D’ailleurs, le bouddhisme, surtout le tibétain, a toujours fait bon ménage avec la droite et l’extrême-droite, ainsi que le prouvent le japonais Daisetz T. Suzuki, ultranationaliste proche des théories nazies, et l’Italien Guiseppe Tucci, sympathisant du fascisme et vantant la pureté raciale des populations tibétaines, souligne l’auteur.

Quant à l’actuel Dalaï-Lama, il est devenu le symbole de l’opposition à la Chine communiste et à ce titre chouchouté par toutes les droites européennes et américaines.

André Lacroix décrit ensuite les violences d’institutions bouddhistes sur leurs adeptes, les pratiques sexuelles « aberrantes » dans certains monastères et certaines sectes lamaïstes comme celle qui a sévi en Belgique, à savoir la secte OCK et son gourou le Belge Robert Spatz.

A l époque d’un féminisme très militant, soulignons aussi l’extrême misogynie du bouddhisme, notamment tibétain. Et aussi la similitude avec les traumatismes causés par le catéchisme catholique et l’obsession de l’enfer et des châtiments post-mortem dans le lamaïsme ; ou encore le trafic d’indulgences en monnaies sonnantes et trébuchantes qui engraisse les moines et appauvrit les pauvres crédules.

En bref, comment donc expliquer le tour de passe passe du gouvernement belge qui gomme un constat largement reconnu dans le monde, à savoir que le bouddhisme est avant tout une religion presque comme une autre, même si elle ne reconnaît pas l’existence d’un dieu créateur ?

Selon André Lacroix, l’argent dédié aux cultes et philosophies non confessionnelles serait mieux utilisé en rendant obligatoire, pour tous les élèves de l’enseignement secondaire, un cours substantiel de philosophie et d’histoire des religions ; et en option, l’approfondissement de tel ou tel culte.
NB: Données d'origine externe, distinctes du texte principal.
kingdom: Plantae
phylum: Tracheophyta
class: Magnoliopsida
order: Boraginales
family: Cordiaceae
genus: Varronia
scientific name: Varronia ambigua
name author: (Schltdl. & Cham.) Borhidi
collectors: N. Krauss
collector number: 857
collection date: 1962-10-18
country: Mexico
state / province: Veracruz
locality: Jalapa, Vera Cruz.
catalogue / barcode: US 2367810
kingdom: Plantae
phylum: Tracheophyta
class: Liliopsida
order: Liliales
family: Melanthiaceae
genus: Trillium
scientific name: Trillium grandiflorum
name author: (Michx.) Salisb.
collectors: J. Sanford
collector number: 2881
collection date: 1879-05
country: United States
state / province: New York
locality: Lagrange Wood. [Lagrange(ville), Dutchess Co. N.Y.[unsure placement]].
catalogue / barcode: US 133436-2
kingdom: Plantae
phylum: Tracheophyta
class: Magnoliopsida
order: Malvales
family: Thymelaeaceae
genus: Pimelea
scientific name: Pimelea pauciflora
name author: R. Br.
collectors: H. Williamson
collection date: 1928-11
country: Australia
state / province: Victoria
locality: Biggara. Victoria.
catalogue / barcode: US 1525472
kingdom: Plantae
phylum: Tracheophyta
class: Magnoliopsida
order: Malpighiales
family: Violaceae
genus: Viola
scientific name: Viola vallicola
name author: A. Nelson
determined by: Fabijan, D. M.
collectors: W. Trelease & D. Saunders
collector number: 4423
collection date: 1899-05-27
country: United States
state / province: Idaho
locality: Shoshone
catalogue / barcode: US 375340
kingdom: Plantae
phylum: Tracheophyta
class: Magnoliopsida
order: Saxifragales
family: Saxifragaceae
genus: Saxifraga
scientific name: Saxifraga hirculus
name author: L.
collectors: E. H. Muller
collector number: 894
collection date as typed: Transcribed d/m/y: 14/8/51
- André Lacroix. « Le Bouddhisme : une philosophie non confessionnelle ? Nouvelle blague belge ! » Ed. Vérone.France. 2023. andre.lacroix@lacroix-deruyt.be

- André Lacroix, ancien professeur et cofondateur en 1981 du Syndicat de l’enseignement libre (SEL) est aussi un passionné du Tibet et un observateur très critique des rapports entre politique et religions en Extrême-Orient notamment.

(1) Professeur à l’Institut de recherche Religions, spiritualités, cultures, société (RSCS/TECO) de l’Université Catholique de Louvain.